Your assignment:
Reply with one number, the count of lines below that contain the string "para".

Data listing:
________________________
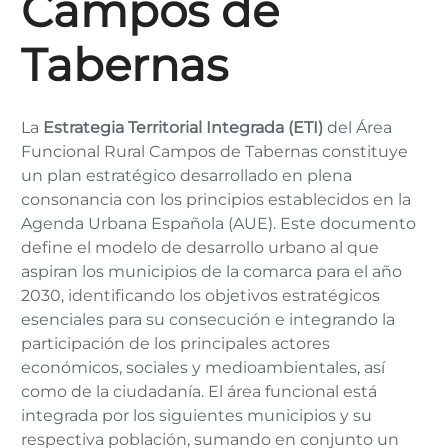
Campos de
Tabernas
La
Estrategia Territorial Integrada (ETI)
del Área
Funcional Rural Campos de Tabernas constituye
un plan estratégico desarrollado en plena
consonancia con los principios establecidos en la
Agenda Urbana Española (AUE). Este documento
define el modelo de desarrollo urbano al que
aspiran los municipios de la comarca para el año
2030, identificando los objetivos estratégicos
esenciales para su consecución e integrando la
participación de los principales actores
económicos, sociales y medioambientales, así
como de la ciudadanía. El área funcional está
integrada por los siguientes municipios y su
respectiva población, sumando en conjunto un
________________________
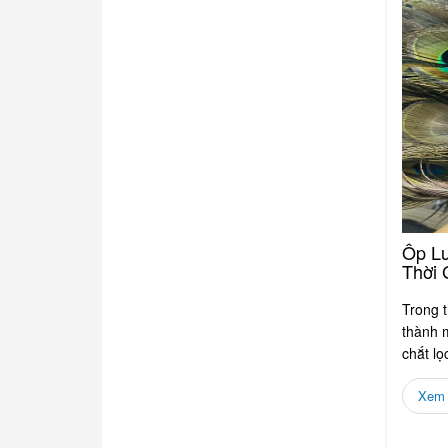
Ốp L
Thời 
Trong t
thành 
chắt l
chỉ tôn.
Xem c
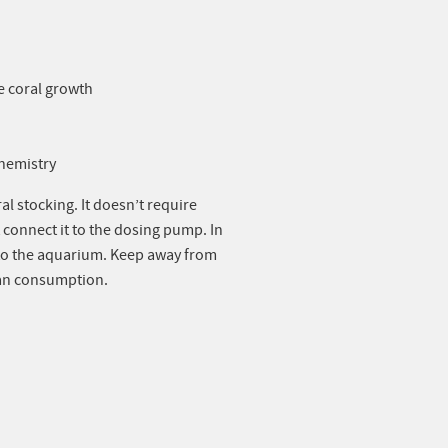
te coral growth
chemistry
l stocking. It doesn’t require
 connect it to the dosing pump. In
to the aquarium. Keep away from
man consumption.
________________________
Expected output:
2